Pinot Noir is another story. As a crass, general rule of thumb, there is usually no such thing as a good, cheap Pinot. It’s either good, or it is not. “Nothing worse than a run-of-the-mill Pinot” is a phrase often echoing in wine bars across the country. Mark Twain once wrote about coffee in the same vein, but Pinot Noir even more so invites comment on quality. No other grape requires one to pay such attention to it. Good winemakers (another oxymoron) always ask Pinot what IT wants, and always get its consent, written or otherwise, before actually doing anything with that darned grape. Not so with obliging Merlot. Facile compared to Pinot.

So, color turns out to actually not be the question on Pinot. Each winemaker needs to make each wine what it wants to be—dark or light, big or svelte, it all depends on the area in which the grape was grown and what tools the winemaker has to address the grape.
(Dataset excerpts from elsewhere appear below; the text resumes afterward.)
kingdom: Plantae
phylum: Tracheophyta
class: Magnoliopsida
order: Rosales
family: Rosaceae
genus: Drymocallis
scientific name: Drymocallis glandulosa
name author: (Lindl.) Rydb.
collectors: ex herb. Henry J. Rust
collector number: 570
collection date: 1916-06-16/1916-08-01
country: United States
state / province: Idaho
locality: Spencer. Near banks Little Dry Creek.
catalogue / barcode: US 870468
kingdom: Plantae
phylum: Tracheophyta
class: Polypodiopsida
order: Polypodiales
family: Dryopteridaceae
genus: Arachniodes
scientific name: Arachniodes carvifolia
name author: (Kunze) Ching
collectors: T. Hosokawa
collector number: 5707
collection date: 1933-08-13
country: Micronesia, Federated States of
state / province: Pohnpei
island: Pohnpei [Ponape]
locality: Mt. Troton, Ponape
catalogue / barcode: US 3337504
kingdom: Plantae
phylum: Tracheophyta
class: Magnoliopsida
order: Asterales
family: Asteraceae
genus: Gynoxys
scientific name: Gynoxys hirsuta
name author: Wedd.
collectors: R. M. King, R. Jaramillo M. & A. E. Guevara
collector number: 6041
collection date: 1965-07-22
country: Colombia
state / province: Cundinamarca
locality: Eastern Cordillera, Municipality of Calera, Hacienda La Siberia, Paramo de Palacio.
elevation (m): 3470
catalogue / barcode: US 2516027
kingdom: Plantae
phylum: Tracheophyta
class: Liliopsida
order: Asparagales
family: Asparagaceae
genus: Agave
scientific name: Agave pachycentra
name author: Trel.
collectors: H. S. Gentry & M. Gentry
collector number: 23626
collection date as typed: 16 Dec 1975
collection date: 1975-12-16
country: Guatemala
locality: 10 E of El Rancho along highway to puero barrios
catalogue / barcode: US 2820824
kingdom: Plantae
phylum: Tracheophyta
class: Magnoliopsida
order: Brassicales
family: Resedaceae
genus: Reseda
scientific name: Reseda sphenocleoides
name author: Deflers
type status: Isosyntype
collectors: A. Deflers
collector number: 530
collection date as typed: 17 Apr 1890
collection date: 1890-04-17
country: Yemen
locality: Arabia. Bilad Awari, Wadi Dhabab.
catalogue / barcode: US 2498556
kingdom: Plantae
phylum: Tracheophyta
That P-noir likes to be consulted first makes Merlot no less of a grape, only a little less demanding than its Burgundy Brethren.

And with that explanation, folks, open up your hearts and your wallets and buy Merlot. Good, bad or indifferent, you will be making some poor winemaker’s life easier by increasing the demand for her/his beau Bordeaux. Which means more Merlot grapes planted and made into the liquid stuff, which means less job stress for your local oenologist. Save those big bucks for she-who-must-be-obeyed, the one they call “the heartbreak grape”, which is the passion and the true cross of most wine buffs, be they makers or consumers. Big or finessed, there is someone’s dedicated love and heart in every really good bottle of Pinot noir. And that is no oxymoron—only a bit harder to find.